Richmond é o assessor principal e diretor do escritório de participação pública da Casa Branca, e González é o diretor do Conselho de Segurança Nacional (CSN) para o hemisfério ocidental. Ambos debateram com vários líderes da comunidade cubano-americana sobre suas preocupações e recomendações políticas após os recentes acontecimentos na nação caribenha.
Segundo informações obtidas pela CiberCuba, além dos Estefan, participaram o ator Andy García; Carlos Saladrigas e Rick Herrero, diretores do Cuba Study Group; o investidor e empresário Mike Fernández; o empresário e mecenas das artes Carlos de la Cruz; Manny Díaz, ex-prefeito de Miami e presidente do Partido Democrata da Flórida; o ex-congressista Joe García e María Carla Chicuén, diretora executiva da Casa Cuba na Universidade Internacional da Flórida, entre outros.

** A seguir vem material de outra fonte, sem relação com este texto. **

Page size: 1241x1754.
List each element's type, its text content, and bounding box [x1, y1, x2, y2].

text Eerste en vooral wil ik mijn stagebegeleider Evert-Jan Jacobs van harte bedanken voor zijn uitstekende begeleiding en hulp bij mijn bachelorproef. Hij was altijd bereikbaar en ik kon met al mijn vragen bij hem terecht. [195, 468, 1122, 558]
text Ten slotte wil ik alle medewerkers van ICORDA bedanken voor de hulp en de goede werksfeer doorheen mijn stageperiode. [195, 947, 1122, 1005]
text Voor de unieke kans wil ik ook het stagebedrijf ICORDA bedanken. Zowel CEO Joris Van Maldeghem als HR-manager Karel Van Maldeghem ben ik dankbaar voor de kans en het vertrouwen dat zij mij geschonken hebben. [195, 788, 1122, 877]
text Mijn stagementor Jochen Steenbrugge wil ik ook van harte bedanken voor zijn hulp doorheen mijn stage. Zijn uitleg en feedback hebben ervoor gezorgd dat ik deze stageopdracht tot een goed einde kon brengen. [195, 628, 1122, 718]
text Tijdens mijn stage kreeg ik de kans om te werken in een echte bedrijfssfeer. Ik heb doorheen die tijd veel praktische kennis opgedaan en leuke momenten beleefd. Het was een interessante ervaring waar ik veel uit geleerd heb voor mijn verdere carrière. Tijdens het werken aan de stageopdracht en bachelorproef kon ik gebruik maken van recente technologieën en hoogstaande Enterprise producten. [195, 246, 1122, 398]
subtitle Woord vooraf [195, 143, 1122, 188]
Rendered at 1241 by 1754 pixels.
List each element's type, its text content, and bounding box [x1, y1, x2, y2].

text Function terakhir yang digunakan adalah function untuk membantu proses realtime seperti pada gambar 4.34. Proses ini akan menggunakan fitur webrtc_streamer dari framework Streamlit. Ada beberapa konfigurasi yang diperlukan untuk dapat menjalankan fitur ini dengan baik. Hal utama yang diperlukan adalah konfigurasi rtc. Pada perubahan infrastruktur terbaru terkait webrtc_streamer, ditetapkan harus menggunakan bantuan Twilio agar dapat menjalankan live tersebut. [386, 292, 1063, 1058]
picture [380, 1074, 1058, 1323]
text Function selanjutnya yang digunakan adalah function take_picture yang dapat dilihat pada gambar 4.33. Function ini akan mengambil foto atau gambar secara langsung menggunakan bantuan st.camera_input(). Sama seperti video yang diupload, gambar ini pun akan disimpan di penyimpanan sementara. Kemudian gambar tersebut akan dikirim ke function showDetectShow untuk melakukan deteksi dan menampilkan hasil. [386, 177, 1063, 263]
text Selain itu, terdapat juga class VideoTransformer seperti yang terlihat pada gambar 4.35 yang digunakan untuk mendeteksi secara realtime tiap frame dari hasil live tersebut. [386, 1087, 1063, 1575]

Na terça-feira, a secretária de imprensa da Casa Branca, Jen Psaki, disse que a administração de Joe Biden está implementando medidas para apoiar o povo cubano, como buscar maneiras de melhorar o acesso à Internet na Ilha.
"Também estamos buscando aproveitar nossos parceiros de organizações internacionais para aumentar os fluxos de assistência humanitária a Cuba", disse Psaki em coletiva de imprensa.
O governo democrata também está trabalhando para identificar os agentes que usaram a violência contra os manifestantes pacíficos e formará um grupo de trabalho para encontrar a forma mais eficaz de fazer com que as remessas cheguem diretamente ao povo.
"Que esse dinheiro ou financiamento não chegue às mãos do regime nem lhes permita encher os bolsos", destacou Psaki.
Após as protestas de milhares de pessoas que saíram às ruas em Cuba exigindo liberdade, e da violenta repressão por parte das forças do regime, o governo dos Estados Unidos mudou sua estratégia e começou a dar máxima prioridade ao tema Cuba.
"A Casa Branca está acompanhando de perto a situação em Cuba e [...] abordar o momento e a situação atual em Cuba é uma prioridade absoluta para a Administração", indicou uma declaração oficial da Casa Branca.